In Chapter 2 we propose a new framework for balancing the tradeoff between false positive and false negative linkage errors when linked data are analyzed in a generalized linear model framework and non-linked records lead to missing data for the study outcome variable. Our method seeks to maximize the probability that the point estimate of the parameter of interest will have the correct sign and that the confidence interval around this estimate will correctly exclude the null value of zero. Using large sample approximations and a model for linkage errors, we derive expressions relating bias and hypothesis testing power to the user's choice of threshold that determines how many records will be linked. We use these results to propose three data-driven threshold selection rules. Under one set of simplifying assumptions we prove that maximizing asymptotic power requires that the threshold be relaxed at least until the point where all pairs with >50% probability of being a true match are linked.
In Chapter 3 we explore the consequences of linkage errors when the study outcome variable is determined by linkage status and so linkage errors may cause outcome misclassification. This scenario arises when the outcome is disease status and those linked are classified as having the disease while those not linked are classified as disease-free. We assume the parameter of interest can be expressed as a linear combination of binomial proportions having mean zero under the null hypothesis. We derive an expression for the asymptotic relative efficiency of a Wald test calculated with a misclassified outcome compared to an error-free outcome using a linkage error model and large sample approximations. We use this expression to generate insights for planning and implementing studies using record linkage.

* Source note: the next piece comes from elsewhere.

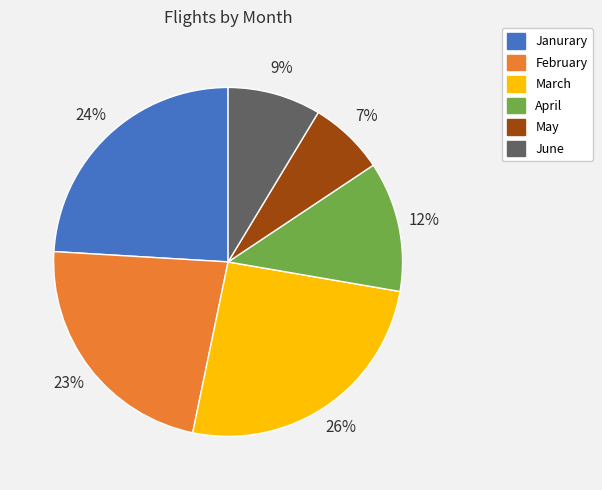

Do April and Janurary together represent more than half of the pie?

No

In Chapter 4 we develop a modeling framework for linking files with a clustered data structure. Linking such clustered data is especially challenging when error-free identifiers are unavailable for both individual-level and cluster-level units. The proposed approach improves over current methodology by modeling inter-pair dependencies in clustered data and producing collective link decisions. It is novel in that it models both record attributes and record relationships, and resolves match statuses for individual-level and cluster-level units simultaneously. We show that linkage probabilities can be estimated without labeled training data using assumptions that are less restrictive compared to existing record linkage models. Using Monte Carlo simulations based on real study data, we demonstrate its advantages over the current standard method.